When Mr. Cemal talks about his childhood home, with its courtyard at the center, and about growing up so easily among Christians, Muslims, and Jews, his wife hands him a napkin to wipe his eyes. “Even though we are different, we share a common culture,” he says. “I only hope my life lasts long enough so that I can return home.”

Melanie Stetson Freeman/Staff

“Antakya. Antakya. Antakya.” – Yakup Cemal, repeating the name of his hometown

Just as much as he longs for home, his home needs him. At the time of the earthquake, Mr. Cemal was one of only 13 Jews left in Antakya.

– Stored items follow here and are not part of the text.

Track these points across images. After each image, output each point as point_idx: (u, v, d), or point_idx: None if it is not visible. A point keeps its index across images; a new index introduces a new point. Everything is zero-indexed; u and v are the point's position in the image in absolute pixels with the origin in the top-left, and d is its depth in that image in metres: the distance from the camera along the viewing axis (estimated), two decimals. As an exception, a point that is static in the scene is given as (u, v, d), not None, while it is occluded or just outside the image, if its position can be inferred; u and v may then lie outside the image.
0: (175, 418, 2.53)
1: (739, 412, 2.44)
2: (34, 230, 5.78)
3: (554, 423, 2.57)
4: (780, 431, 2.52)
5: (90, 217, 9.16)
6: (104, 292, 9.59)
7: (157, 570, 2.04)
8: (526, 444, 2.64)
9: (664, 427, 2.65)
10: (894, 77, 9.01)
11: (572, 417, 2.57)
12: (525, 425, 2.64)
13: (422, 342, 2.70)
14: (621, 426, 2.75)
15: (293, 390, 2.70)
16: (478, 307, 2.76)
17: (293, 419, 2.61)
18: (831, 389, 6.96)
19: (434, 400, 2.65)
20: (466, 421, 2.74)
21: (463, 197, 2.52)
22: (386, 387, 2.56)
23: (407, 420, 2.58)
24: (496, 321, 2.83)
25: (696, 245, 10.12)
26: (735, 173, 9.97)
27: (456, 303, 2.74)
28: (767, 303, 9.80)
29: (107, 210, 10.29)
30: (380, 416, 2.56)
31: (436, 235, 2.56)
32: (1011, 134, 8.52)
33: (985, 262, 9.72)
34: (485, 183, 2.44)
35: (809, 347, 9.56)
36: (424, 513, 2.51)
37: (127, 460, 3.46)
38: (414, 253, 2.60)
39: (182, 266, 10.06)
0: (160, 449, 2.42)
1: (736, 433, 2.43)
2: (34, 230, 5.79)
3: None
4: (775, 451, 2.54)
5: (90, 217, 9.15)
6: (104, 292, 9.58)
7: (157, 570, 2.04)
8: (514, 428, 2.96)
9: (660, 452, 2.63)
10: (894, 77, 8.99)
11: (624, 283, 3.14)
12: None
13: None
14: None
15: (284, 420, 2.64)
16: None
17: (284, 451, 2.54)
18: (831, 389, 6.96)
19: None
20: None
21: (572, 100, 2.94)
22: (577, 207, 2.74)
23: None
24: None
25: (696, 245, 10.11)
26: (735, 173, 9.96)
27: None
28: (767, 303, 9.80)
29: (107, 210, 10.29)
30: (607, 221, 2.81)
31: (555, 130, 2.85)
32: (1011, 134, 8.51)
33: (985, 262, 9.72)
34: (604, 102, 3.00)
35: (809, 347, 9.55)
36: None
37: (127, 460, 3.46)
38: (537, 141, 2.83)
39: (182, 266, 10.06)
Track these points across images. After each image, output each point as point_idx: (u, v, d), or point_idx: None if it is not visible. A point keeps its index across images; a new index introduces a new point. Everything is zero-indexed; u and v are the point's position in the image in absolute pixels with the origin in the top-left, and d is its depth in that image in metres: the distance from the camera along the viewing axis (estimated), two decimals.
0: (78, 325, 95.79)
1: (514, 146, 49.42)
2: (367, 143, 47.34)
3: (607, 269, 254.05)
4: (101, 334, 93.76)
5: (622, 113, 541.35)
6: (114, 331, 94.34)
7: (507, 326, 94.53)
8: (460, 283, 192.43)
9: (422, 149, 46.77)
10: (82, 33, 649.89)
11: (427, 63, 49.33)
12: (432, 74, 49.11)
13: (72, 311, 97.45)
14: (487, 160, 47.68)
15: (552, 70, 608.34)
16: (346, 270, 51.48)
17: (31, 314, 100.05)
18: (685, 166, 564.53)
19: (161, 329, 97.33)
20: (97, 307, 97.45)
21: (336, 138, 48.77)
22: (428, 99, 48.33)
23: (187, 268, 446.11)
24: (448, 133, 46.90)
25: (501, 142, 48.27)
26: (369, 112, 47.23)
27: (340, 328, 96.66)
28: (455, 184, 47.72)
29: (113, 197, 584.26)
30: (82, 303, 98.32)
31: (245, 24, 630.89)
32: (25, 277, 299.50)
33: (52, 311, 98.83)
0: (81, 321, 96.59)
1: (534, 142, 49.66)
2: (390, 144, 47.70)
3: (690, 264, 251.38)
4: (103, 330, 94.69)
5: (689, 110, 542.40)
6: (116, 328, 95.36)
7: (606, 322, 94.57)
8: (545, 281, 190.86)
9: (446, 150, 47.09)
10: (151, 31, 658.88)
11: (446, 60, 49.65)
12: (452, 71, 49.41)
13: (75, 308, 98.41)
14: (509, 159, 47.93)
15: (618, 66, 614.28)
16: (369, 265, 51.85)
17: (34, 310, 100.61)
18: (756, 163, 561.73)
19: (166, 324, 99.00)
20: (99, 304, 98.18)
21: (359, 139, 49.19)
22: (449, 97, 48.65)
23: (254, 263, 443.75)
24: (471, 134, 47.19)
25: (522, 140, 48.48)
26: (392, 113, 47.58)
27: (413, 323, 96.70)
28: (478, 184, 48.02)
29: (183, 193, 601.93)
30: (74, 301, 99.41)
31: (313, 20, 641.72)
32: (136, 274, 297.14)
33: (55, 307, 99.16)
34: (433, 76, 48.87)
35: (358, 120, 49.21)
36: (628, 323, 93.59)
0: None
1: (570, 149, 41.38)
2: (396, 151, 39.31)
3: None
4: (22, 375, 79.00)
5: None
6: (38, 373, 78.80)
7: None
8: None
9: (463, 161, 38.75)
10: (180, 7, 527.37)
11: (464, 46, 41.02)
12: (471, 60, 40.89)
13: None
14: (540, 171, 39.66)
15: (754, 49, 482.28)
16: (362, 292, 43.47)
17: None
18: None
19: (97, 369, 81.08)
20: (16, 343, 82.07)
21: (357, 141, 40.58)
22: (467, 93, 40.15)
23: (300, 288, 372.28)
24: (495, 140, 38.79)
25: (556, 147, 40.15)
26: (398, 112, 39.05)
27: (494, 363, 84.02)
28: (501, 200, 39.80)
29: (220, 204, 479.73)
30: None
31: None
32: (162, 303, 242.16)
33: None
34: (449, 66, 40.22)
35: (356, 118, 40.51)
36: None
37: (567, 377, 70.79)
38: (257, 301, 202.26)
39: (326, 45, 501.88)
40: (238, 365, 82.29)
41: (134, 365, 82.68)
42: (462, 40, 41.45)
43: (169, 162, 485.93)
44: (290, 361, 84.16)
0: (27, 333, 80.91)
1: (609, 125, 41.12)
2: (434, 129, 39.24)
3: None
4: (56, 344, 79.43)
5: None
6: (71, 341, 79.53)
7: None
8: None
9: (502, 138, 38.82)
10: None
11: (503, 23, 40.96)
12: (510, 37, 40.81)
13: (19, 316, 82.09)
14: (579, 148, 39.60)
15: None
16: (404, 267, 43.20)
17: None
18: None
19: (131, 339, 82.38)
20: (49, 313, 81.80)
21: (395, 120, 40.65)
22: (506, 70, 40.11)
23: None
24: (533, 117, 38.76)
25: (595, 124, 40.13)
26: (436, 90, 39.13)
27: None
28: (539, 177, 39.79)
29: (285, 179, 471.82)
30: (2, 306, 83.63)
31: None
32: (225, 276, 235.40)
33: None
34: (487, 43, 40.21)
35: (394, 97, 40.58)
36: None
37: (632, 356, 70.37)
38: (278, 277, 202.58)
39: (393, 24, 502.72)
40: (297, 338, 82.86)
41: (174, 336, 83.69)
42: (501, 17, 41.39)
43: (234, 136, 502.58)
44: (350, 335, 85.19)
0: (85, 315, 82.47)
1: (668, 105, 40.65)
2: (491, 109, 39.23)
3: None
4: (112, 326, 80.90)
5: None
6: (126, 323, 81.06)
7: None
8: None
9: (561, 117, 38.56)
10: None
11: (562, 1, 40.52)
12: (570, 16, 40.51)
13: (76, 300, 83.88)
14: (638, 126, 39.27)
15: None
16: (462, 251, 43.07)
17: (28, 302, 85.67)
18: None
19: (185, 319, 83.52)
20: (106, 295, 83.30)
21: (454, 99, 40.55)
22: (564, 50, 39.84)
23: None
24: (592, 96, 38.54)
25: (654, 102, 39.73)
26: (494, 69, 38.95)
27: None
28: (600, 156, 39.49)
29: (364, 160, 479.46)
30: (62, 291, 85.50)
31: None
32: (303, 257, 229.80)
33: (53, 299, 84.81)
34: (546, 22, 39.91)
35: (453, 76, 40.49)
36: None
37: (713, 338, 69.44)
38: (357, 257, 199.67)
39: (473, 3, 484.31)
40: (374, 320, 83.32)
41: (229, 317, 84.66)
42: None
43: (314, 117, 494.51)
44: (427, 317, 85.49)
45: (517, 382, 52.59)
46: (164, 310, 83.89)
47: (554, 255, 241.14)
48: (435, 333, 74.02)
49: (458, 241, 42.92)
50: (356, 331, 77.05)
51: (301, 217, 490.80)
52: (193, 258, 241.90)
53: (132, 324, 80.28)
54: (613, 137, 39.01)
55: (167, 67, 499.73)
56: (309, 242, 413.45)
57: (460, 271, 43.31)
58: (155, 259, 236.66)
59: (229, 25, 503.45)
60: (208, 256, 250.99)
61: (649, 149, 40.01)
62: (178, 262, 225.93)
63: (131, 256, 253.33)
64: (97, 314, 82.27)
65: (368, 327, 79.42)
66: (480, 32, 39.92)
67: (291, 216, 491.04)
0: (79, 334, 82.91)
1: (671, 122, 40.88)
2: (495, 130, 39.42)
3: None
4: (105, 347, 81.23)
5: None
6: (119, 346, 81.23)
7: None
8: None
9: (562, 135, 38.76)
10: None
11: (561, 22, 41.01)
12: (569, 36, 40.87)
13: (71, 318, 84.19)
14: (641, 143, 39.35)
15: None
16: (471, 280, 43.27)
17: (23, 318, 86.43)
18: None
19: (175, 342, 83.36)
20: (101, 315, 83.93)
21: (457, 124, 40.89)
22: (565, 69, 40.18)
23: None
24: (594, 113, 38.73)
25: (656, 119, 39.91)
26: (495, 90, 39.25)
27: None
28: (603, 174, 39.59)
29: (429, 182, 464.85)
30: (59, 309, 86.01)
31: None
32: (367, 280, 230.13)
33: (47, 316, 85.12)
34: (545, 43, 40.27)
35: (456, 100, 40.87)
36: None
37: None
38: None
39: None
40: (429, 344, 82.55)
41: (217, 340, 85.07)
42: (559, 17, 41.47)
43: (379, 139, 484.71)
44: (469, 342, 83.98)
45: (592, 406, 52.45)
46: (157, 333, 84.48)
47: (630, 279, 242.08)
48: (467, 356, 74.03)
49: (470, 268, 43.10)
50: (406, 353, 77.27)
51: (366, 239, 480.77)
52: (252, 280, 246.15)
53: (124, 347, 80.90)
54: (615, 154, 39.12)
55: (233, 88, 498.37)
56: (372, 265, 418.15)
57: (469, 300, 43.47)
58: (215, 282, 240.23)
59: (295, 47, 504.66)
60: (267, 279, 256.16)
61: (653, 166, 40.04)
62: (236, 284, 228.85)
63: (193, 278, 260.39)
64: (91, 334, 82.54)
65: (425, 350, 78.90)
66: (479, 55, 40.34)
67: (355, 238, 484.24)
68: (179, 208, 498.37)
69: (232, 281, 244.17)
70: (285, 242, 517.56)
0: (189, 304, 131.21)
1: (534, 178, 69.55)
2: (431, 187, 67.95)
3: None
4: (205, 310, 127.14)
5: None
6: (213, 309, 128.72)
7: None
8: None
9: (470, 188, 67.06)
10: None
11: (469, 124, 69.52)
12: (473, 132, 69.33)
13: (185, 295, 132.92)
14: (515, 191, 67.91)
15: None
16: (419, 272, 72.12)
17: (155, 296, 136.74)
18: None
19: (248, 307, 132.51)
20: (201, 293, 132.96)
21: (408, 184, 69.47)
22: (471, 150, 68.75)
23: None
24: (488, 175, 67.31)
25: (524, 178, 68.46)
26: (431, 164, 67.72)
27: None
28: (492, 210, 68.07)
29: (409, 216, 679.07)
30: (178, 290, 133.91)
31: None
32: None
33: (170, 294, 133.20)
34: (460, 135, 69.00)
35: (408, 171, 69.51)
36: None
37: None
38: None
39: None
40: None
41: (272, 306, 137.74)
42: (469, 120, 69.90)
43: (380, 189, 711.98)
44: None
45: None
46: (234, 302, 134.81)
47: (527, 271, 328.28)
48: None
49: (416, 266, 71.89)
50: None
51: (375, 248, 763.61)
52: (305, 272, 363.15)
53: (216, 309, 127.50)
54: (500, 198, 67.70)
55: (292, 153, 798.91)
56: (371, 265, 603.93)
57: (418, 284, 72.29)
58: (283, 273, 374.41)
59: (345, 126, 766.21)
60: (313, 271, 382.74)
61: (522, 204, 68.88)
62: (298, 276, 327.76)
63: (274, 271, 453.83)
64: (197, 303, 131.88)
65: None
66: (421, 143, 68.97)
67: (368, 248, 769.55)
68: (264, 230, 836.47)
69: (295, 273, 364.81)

The Jewish community’s president and his wife died in the quake, and the rest were evacuated – bringing to a close the continuous practice of Judaism here for nearly 2,500 years. Mr. Cemal, now in Istanbul, is not alone in asking, how will the spirit of coexistence that defines modern Antakya be altered by the quake?

Six months since the destruction, a grief hangs in air still thick with the dust of rubble, and immediate recovery turns to the long road to reconstruction. Many religious communities, civil society groups, and business leaders are focusing their attention on not just the physical city but the spirit of harmony that marks Antakya – at a time when that kind of unity feels out of reach in so many parts of Turkey and beyond.

“The world is getting more multicultural, despite the policies to stop it,” says Anna Maria Beylunioğlu. She is part of an online cultural platform called Nehna, which, she says, means “us” in Arabic. Originally founded to educate about Arabic-speaking Christians in Antakya, it has now pivoted to preserving the city’s multicultural memory. “People are moving, and we are constantly faced with different cultures in different contexts. So we have to learn how to live together,” she says. “And this idea of a mosaic in Antioch, even if sometimes exaggerated, is a reference point for the world.”

Melanie Stetson Freeman/Staff

Men have coffee in Antakya’s Long Bazaar, where a few shops have reopened since the earthquake.

To see the destruction here is to be overwhelmed by scale. In swaths, hardly anything is left standing in the once bustling city of 400,000. Six months since the quake, almost no homes have been rebuilt and no services, like water or sewer, have been restored. The residential west side of the Orontes River is defined by emptiness, save constant police patrols where entire apartment blocks collapsed and are being razed. In their place are gaping lots with nothing except scatterings of former life: leather shoes, children’s umbrellas, kitchen plates. Everyone here knows someone who died. It’s not uncommon for people to know dozens of people who died.